On Fri, Nov 20, 2015 at 11:47 PM, Ludovic Courtès <address@hidden> wrote:
> Jan Synáček <address@hidden> skribis:
>
>> On Fri, Nov 20, 2015 at 2:51 PM, Ludovic Courtès <address@hidden> wrote:
>>> Jan Synáček <address@hidden> skribis:
>>>
>>>> On Sat, Nov 14, 2015 at 12:40 PM, Ludovic Courtès <address@hidden> wrote:
>
> [...]
>
>>>>> It would be nice to see if this systematically fails.  If it is
>>>>> non-deterministic, we should build it with --keep-failed until it fails
>>>>> (removing successful builds with ‘guix gc -d’), collect useful info from
>>>>> the build tree, and debug.
>
> [...]
>
>>> I noticed that libarchive uses ‘readdir’ calls as-is, without sorting
>>> directory entries afterwards.  Thus, the order of directory entries is
>>> effectively non-deterministic and may change depending on the phase of
>>> the moon.
>>>
>>> This has been reported at:
>>>
>>>   https://github.com/libarchive/libarchive/issues/602
>>>
>>> Could you add the patch that’s given at that URL to the ‘patches’ field
>>> or libarchive’s ‘origin’ form and see if the problem shows up again,
>>> preferably building several times in a row?
>>
>> I built it once and it passed (note that it failed *everytime* I
>> wanted to build it).

● ● ● ● ●

§ PROBLEM SET
(1) In the libarchive email thread, what does libarchive do with its 'readdir' calls?
(2) Write the next part of the libarchive email thread, starting right after its last line and keeping its quoting style.
The records after this have no connection to the libarchive email thread.

§ ROWS
● ● ● ● ●

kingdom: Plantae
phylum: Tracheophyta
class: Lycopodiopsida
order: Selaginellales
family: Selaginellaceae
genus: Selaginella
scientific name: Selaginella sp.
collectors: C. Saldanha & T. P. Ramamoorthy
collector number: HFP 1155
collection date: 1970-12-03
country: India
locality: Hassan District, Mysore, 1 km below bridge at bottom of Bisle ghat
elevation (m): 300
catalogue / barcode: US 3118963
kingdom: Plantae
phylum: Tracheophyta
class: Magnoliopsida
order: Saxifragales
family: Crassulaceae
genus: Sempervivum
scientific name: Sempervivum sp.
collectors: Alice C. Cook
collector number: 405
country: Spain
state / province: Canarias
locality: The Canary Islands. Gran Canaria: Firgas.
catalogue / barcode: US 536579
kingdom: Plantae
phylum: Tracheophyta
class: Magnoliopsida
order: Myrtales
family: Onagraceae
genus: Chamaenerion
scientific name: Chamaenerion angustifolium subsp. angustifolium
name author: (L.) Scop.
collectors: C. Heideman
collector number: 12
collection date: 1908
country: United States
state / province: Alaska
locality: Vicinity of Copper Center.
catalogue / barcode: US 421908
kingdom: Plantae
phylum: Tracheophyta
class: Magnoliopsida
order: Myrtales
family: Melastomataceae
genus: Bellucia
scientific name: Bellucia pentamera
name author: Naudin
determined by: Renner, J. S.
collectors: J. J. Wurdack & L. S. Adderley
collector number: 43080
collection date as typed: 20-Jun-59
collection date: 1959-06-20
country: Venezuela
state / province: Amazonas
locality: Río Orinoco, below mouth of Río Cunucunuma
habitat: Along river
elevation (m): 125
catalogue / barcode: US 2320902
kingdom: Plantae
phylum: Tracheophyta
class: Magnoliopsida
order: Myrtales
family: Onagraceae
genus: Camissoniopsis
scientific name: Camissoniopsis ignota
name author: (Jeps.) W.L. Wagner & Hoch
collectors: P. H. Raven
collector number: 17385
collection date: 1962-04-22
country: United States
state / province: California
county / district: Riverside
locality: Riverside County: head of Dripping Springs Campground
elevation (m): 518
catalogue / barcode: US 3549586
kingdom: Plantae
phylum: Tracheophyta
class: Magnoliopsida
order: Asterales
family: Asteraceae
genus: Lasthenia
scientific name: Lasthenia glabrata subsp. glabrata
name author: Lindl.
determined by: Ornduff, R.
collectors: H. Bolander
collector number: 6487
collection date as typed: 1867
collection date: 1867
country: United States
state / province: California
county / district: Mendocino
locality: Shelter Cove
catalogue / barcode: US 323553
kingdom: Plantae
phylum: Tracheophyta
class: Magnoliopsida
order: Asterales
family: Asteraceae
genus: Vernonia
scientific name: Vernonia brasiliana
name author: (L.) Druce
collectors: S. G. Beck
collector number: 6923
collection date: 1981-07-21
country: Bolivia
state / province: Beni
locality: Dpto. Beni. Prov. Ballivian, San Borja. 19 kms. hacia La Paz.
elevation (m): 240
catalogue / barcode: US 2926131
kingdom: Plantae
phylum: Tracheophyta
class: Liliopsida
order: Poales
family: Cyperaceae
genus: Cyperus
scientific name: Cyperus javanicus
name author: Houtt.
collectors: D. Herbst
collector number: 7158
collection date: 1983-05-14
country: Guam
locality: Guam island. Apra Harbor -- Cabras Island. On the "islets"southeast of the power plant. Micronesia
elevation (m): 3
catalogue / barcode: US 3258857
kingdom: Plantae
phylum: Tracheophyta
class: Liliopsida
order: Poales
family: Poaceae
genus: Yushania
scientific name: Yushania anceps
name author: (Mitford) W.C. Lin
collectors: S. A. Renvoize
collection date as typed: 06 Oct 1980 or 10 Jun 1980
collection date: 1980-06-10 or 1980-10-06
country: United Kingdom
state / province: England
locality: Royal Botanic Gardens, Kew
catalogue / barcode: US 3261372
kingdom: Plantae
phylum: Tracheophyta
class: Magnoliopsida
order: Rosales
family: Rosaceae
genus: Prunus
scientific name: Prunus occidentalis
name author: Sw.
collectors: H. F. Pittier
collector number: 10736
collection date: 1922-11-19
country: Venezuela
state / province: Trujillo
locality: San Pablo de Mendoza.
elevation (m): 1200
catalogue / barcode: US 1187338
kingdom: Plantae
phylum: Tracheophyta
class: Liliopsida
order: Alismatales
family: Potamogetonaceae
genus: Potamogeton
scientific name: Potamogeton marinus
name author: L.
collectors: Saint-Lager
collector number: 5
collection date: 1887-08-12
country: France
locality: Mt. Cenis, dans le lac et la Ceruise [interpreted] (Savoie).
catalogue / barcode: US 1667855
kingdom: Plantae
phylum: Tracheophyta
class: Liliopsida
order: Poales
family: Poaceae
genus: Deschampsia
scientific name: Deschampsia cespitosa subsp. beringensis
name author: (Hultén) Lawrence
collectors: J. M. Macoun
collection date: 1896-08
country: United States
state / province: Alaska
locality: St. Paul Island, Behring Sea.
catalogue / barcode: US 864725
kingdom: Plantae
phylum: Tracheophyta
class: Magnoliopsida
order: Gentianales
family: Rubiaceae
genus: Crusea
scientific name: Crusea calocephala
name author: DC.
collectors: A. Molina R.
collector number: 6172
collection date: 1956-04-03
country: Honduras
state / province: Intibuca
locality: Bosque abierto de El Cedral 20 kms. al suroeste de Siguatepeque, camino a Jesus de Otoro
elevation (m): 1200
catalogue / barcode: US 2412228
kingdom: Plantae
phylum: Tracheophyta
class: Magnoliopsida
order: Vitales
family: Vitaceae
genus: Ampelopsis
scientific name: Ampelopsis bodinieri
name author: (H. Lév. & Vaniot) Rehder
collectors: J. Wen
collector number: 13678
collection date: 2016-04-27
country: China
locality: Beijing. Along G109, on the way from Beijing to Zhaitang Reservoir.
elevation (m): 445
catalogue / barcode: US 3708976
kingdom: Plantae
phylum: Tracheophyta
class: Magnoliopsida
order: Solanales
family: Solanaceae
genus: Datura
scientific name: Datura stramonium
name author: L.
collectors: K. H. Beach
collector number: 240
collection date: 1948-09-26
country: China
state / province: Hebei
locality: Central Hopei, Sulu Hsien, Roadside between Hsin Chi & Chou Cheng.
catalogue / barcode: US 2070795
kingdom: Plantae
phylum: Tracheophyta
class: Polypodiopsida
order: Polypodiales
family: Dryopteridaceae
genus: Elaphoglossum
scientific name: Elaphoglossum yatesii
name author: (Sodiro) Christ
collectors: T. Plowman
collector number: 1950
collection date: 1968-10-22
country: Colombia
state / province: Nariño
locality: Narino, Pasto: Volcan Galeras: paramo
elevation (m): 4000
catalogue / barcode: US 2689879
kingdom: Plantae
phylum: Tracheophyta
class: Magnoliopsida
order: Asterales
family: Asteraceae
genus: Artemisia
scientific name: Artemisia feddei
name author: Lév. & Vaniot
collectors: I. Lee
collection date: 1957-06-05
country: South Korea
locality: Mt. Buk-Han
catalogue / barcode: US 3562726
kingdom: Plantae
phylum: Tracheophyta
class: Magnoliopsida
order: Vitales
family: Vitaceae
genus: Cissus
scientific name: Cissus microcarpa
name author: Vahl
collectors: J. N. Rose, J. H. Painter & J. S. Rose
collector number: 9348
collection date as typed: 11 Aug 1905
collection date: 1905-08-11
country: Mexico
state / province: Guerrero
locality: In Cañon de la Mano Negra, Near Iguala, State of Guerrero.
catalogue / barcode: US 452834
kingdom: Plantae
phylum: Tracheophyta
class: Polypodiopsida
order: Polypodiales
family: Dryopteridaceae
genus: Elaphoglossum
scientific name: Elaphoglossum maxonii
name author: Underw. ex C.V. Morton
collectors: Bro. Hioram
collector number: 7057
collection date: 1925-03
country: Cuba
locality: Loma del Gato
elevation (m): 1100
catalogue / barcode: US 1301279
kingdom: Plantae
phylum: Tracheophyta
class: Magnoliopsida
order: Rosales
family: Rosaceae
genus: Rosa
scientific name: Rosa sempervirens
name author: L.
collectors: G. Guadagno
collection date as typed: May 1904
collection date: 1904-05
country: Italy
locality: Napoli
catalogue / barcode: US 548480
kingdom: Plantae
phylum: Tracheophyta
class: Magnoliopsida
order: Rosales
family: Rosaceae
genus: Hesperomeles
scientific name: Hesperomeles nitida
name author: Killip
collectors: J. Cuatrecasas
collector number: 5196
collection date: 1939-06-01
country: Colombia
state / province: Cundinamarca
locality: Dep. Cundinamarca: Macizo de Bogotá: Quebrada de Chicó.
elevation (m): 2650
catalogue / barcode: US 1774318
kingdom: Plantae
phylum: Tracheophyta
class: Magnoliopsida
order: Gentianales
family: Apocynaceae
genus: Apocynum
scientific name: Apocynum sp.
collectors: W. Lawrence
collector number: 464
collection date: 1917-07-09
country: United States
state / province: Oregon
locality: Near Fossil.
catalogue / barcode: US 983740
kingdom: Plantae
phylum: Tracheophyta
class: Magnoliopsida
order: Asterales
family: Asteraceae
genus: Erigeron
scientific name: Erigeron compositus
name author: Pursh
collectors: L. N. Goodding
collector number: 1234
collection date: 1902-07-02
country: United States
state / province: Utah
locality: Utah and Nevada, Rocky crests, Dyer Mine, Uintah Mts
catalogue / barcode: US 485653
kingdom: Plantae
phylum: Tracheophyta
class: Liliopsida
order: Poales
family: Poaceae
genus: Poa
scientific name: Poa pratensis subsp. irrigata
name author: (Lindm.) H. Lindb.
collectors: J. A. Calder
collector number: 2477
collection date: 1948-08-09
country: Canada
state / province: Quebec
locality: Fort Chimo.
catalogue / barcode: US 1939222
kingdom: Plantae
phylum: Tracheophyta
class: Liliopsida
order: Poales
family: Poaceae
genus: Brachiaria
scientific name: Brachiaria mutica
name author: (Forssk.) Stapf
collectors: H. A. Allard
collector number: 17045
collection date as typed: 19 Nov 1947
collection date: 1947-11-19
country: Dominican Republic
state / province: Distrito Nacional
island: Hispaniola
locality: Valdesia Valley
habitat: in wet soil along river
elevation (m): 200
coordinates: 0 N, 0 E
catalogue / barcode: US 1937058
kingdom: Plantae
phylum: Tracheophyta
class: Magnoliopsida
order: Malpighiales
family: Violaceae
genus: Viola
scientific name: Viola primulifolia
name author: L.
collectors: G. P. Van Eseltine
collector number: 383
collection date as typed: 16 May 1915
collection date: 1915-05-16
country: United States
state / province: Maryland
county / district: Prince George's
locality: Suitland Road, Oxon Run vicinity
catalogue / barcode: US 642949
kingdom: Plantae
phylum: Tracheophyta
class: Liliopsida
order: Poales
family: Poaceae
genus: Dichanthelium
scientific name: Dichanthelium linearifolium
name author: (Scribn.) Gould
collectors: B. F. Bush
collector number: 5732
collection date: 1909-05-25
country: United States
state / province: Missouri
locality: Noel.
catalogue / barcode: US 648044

● ● ● ● ●

§ OUTPUTS BY TASK
(1) It uses them as-is, without sorting the directory entries afterwards.

(2)
>
> So this patch appears to solve the issue?
>
>> Maybe a dumb question, but how do I force a rebuild of an already
>> built package?:)
>
> You can’t rebuild packages because build processes are assumed to be
> deterministic.  However, you can delete a build result with ‘gc -d’, as
> mentioned above, and rebuild it afterwards.

So I've built the package several times and it worked every time. I don't even
think the build was failing non-deterministically, because, as the
commit message
of the patch explains, the unpatched bsdtar was trying to put things
like SELinux
contexts into the archive, which resulted in an archive with bigger size than
anticipated. And since I'm running guix on Fedora, I probably hit the
SELinux problem.

Thank you for helping out!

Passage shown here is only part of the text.